§ **待解问题**
请一字不差地摘引这篇谈技术与时间的文段中从“诚然,这种形式的反思并不是由”到“么速度问题也同样被包括其中。”的这一段文字。

§ **练习文段**
在近来地理政治理论的发展中,生态问题越来越占有举足轻重的位置,这一事实本身就充分表明,上述技术对文化可能发生的作用已是举世注目的问题。里约热内卢的世界高峰会议发表的《海德尔堡呼吁》,以及由此引起的“反呼吁”,都证实了这些问题已进入科学、技术、工业、经济、外交的最高层次。

贝特朗·吉尔在他的《技术史导论》一书的结论中不仅预见了这些困难,而且指出工业文明就是建立在日益频繁和强化的持续革新的基础上的。其结果就是造成文化和技术的离异,或者退一步说,造成文化进化节奏和技术进化节奏的离异。技术比文化进化得更快。这就产生了超前和落后,二者之间的张力就是构成时间的伸展的典型特征。如今发生的一切就好像时间跳出了它自身之外:不仅决策和超前的过程(被海德格尔称为“烦忙”的领域)无可抗拒地归向“机器”或技术的复合体,而且正如布朗桥引证庸格所断言的那样,时代超越了时间之墙。如果根据超越声音之墙的意义来理解超越时间之墙的话,这就是指比时间走得更快:一架比自己的声音飞得更快的超音速飞机,在达到声音之墙时,会引起一个剧烈的声音振荡。那么从比时间走得更快的意义上说,超越时间之墙又会产生什么效应呢?一架比“自己的时间”飞得更快的飞机又会引起什么振荡呢?这种振荡的意思是,速度先于时间而在。因为只有两种可能:或者说时间和空间确定了速度,从这个意义而言,超越时间之墙就是无稽之谈;或者说时间和空间只有通过速度来认识(速度则停留于不可知)。

诚然,这种形式的反思并不是由技术发展的整体引起的。它只有在认真考察了技术发展的某些效应之后才有意义。譬如:计算机界所说的实时、媒体界所说的“现场”等等效应都深刻地——同时也可能在根本上——改变了事件化的原义,改变了时间和空间的存在。如果说基因操作不仅有可能显著地加速生命分化,而且尤其会构成无分化的危险,那么速度问题也同样被包括其中。

§ **提取材料**
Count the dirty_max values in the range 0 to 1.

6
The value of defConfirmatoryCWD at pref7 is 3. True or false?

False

...

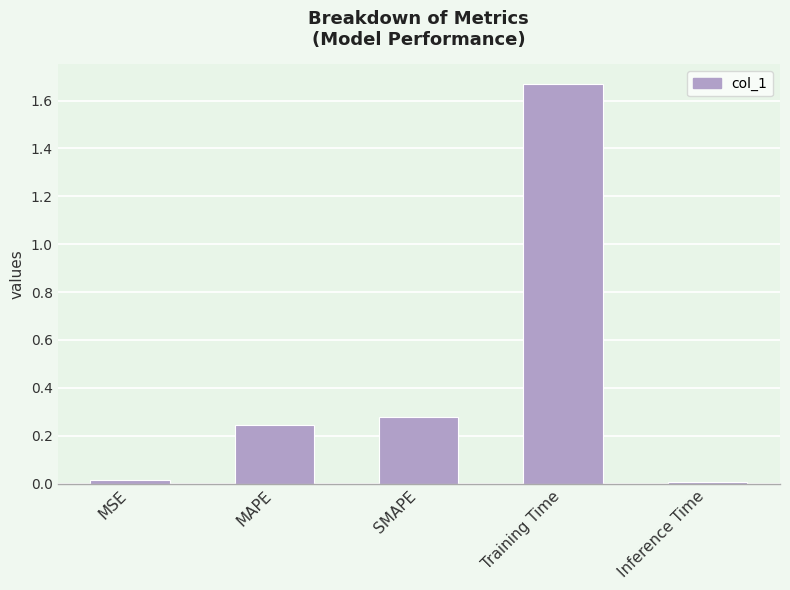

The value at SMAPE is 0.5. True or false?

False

--

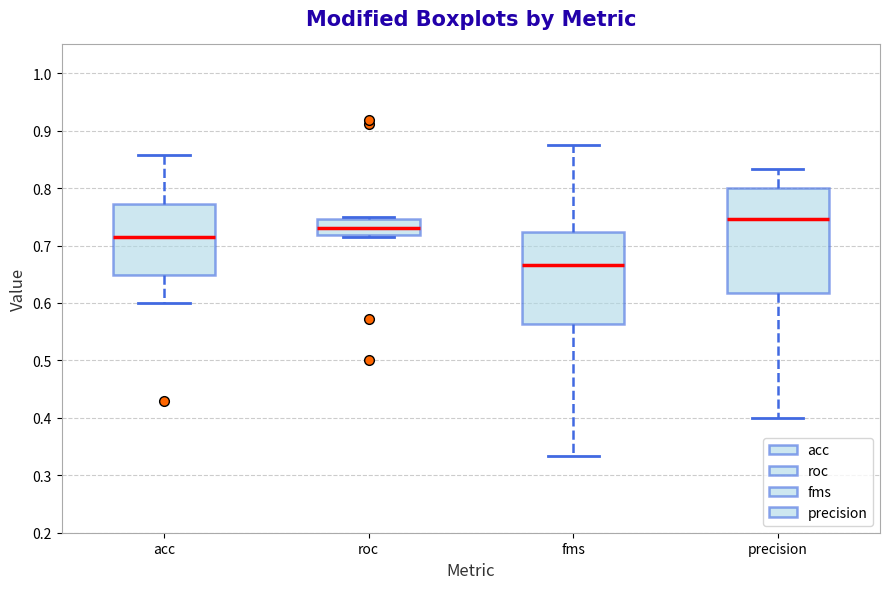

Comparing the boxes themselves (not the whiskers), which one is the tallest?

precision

§ **书面解答**
诚然,这种形式的反思并不是由技术发展的整体引起的。它只有在认真考察了技术发展的某些效应之后才有意义。譬如:计算机界所说的实时、媒体界所说的“现场”等等效应都深刻地——同时也可能在根本上——改变了事件化的原义,改变了时间和空间的存在。如果说基因操作不仅有可能显著地加速生命分化,而且尤其会构成无分化的危险,那么速度问题也同样被包括其中。